Taraflar arasındaki davadan dolayı Konya 2. Asliye Hukuk Hakimliğinden verilen 15.06.2010 gün ve 2010/211 esas 2010/354 karar sayılı hükmün onanmasına ilişkin olan 18.10.2010 gün ve 9002-10491 sayılı kararın düzeltilmesi süresinde davacı vekili (Hazine ) tarafından istenilmiş olmakla, dosya incelendi gereği görüşülüp düşünüldü:
Dava; tapu iptal ve tescil isteğine ilişkin olup, yerel mahkemece hükmüne uyulan Daire bozma ilamı doğrultusunda 14.03.2009 tarihinde yürürlüğe giren ve kesin hüküm halini almamış eldeki davalara da uygulanması öngörülen 3402 Sayılı Kadastro Yasası’nın 12/3 maddesi hükmüne bazı ilave hükümler getiren 5841 Sayılı Yasa düzenlemeleri gözetilmek suretiyle davanın hak düşürücü süreden reddine ve yargılama giderlerinden davalının sorumlu tutulmasına ilişkin yerel mahkeme kararı onanmıştır.
Gerçekten de; bozma kararına uyulmuş olmakla tarafları yararına usulü kazanılmış hak oluştuğuna göre bozma ilamında değinilen hususlar gözetilerek gerekli karar ittihazı zorunlu hale gelir.
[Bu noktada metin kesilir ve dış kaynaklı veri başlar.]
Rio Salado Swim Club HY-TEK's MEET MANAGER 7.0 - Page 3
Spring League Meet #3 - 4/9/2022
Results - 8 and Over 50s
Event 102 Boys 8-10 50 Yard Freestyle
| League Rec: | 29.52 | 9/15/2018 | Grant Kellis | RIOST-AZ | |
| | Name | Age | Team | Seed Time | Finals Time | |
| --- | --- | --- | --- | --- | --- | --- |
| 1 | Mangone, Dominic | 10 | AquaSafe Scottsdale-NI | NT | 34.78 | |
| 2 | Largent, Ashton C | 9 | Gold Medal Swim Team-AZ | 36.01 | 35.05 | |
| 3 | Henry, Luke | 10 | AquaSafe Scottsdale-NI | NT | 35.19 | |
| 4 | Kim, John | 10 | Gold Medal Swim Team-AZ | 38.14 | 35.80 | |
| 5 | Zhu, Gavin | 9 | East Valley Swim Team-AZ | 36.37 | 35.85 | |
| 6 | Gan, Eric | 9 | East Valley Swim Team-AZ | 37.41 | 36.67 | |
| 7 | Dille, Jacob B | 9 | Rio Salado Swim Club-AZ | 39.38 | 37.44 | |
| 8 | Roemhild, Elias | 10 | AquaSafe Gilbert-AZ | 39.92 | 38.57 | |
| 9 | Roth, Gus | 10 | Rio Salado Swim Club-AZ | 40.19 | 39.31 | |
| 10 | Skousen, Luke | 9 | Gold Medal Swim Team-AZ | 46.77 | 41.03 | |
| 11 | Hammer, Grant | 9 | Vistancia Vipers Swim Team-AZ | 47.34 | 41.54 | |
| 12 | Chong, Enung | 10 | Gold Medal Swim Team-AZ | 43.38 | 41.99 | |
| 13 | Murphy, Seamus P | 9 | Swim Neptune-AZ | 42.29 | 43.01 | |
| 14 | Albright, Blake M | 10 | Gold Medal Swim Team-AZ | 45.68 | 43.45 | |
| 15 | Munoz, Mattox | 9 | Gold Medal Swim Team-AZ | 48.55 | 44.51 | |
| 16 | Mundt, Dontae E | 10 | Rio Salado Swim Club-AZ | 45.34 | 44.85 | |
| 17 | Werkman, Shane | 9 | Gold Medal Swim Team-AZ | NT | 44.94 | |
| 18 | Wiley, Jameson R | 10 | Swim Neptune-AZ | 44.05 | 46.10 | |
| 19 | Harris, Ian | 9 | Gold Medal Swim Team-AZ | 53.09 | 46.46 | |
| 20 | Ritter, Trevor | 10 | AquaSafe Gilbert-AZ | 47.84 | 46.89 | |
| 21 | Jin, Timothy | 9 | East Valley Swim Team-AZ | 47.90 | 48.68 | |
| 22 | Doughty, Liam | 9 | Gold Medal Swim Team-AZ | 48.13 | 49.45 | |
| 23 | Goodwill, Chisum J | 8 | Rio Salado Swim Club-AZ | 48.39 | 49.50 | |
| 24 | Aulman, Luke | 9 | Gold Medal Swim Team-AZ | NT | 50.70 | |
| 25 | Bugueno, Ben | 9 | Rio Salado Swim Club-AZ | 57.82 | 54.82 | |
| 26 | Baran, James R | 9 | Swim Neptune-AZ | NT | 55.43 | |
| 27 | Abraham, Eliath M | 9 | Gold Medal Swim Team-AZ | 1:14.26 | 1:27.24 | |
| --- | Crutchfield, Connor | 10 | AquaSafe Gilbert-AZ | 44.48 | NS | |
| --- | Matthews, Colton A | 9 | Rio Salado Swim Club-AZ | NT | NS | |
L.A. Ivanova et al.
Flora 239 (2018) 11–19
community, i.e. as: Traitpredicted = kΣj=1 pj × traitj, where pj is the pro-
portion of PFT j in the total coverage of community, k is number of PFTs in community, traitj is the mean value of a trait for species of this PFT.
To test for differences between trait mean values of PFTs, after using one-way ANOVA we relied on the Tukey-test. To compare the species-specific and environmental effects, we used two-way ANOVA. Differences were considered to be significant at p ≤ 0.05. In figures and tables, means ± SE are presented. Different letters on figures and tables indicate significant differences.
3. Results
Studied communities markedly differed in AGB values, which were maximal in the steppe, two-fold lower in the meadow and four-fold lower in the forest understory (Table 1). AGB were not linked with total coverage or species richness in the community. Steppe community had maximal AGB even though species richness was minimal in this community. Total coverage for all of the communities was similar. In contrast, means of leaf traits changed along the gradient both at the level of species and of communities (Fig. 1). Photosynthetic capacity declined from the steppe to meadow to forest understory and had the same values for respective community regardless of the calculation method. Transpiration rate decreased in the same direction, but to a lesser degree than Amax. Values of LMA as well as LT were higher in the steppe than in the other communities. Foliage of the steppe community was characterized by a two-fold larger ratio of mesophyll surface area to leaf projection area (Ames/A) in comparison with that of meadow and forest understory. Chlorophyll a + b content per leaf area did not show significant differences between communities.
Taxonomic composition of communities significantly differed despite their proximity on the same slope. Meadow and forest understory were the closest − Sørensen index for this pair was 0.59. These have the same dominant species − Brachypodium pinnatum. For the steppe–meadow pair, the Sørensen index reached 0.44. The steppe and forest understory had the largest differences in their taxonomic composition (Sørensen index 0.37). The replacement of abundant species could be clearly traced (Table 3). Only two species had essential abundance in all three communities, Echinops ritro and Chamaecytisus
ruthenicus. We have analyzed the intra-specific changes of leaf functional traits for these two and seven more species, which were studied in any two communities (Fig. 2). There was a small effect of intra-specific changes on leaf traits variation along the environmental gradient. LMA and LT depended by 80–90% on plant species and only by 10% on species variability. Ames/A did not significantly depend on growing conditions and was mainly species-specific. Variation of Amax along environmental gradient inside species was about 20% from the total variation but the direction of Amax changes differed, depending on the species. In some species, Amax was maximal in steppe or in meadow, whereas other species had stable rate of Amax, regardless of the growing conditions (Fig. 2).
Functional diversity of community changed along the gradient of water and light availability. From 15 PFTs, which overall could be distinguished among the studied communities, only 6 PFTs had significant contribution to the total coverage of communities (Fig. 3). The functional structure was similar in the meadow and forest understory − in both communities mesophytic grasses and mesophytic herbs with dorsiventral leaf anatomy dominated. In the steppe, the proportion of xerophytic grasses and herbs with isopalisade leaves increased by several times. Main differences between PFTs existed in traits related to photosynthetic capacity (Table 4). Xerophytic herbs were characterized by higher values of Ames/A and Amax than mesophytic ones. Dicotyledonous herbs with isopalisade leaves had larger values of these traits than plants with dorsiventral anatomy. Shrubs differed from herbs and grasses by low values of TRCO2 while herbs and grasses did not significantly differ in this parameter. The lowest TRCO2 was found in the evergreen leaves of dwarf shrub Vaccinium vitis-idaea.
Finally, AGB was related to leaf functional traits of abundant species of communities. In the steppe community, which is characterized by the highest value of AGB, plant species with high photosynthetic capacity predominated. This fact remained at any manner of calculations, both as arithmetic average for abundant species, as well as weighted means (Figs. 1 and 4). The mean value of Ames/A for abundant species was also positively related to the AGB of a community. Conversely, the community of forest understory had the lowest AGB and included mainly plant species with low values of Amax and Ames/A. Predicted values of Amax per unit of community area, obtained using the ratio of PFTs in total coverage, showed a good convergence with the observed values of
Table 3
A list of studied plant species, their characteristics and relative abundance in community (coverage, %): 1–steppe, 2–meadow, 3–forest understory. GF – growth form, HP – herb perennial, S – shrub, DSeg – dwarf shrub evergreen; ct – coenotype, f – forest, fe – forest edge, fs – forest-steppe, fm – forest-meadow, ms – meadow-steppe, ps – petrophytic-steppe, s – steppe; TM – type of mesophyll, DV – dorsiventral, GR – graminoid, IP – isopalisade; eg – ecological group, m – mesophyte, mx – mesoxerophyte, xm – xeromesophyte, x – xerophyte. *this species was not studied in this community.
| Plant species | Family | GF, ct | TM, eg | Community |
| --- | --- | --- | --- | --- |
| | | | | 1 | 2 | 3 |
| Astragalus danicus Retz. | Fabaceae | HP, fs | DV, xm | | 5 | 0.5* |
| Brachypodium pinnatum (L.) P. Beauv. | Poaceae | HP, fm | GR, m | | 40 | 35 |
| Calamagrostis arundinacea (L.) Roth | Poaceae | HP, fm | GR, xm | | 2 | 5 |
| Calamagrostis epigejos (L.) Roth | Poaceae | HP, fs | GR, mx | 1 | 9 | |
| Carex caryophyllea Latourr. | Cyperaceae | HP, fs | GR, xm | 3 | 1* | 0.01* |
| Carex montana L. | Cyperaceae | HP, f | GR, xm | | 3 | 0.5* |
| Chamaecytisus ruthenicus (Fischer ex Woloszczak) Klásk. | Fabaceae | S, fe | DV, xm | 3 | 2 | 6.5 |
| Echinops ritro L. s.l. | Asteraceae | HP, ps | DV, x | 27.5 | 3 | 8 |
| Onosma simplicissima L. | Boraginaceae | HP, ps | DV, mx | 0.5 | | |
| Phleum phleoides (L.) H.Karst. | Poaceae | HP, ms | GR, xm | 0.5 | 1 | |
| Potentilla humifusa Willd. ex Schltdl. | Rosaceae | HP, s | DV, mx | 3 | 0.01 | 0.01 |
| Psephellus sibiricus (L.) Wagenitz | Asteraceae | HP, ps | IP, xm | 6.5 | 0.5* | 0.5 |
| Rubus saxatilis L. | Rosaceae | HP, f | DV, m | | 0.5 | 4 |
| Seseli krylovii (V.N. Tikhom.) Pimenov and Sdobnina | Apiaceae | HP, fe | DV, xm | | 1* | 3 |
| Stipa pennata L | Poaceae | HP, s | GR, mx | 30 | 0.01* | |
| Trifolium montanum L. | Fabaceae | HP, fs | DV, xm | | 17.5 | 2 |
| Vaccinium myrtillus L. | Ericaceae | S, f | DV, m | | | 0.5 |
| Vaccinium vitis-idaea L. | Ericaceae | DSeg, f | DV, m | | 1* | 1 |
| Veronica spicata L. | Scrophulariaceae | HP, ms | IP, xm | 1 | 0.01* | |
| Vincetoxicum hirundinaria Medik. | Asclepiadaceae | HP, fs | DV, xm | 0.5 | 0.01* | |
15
Mahkemece de bu husus benimsenerek yazılı olduğu üzere hüküm kurulmuş ise de 19.01.2011 tarihinde yürürlüğe giren ve 3402 sayılı Kadastro Yasası’nın 36. maddesi (36/A md.) hükmüne ilave edilen 16. maddesi hükmünde kadastroya dayalı işlemlerden dolayı açılacak davalar neticesinde davalı taraf davayı kaybetse dahi yargılama giderlerinden ve bu giderlerden sayılan avukatlık ücretinden sorumlu tutulamayacağı hükmü öngörülmüş, 17. maddesi ile de anılan hükmün uygulanma zamanı infaz aşamasına kadar uzatılmıştır.
Hemen belirtilmelidir ki; yürürlüğe giren Yasa hükmünün geçmişe şamil olarak uygulanması öngörüldüğünde anılan bu husus kazanılmış hakkın istisnasını teşkil eder. Nitekim, anılan 6099 Sayılı Yasanın eldeki davalara da uygulaması gerektiği gözetildiğinde somut olayda Hazine yararına usulen kazanılmış bir haktan söz etme olanağı yoktur. Esasen kararın davalılar tarafından temyiz edilmemiş olması da neticeye etkili değildir.
Hal böyle olunca; 6099 Sayılı Yasa hükümleri gözetilmek suretiyle bir değerlendirme yapılarak yargılama giderleri ve avukatlık ücreti konusunda bir karar verilmek üzere hüküm bozulmalıdır.
O halde, Dairenin 18.10.2010 tarih 2010/9002 Esas ve 2010/10491 sayılı onama kararının ortadan kaldırılmasına, 6099 Sayılı Yasa hükümleri çerçevesinde yerel mahkemece irdeleme ve değerlendirme yapılarak bir hüküm kurulması için yerel mahkemenin 15.06.2010 gün ve 2010/211-354 Esas-Karar sayılı kararının bu gerekçe ile BOZULMASINA, sair karar düzeltme istekleri yerinde görülmediğinden REDDİNE, 28.2.2011 tarihinde oybirliğiyle karar verildi.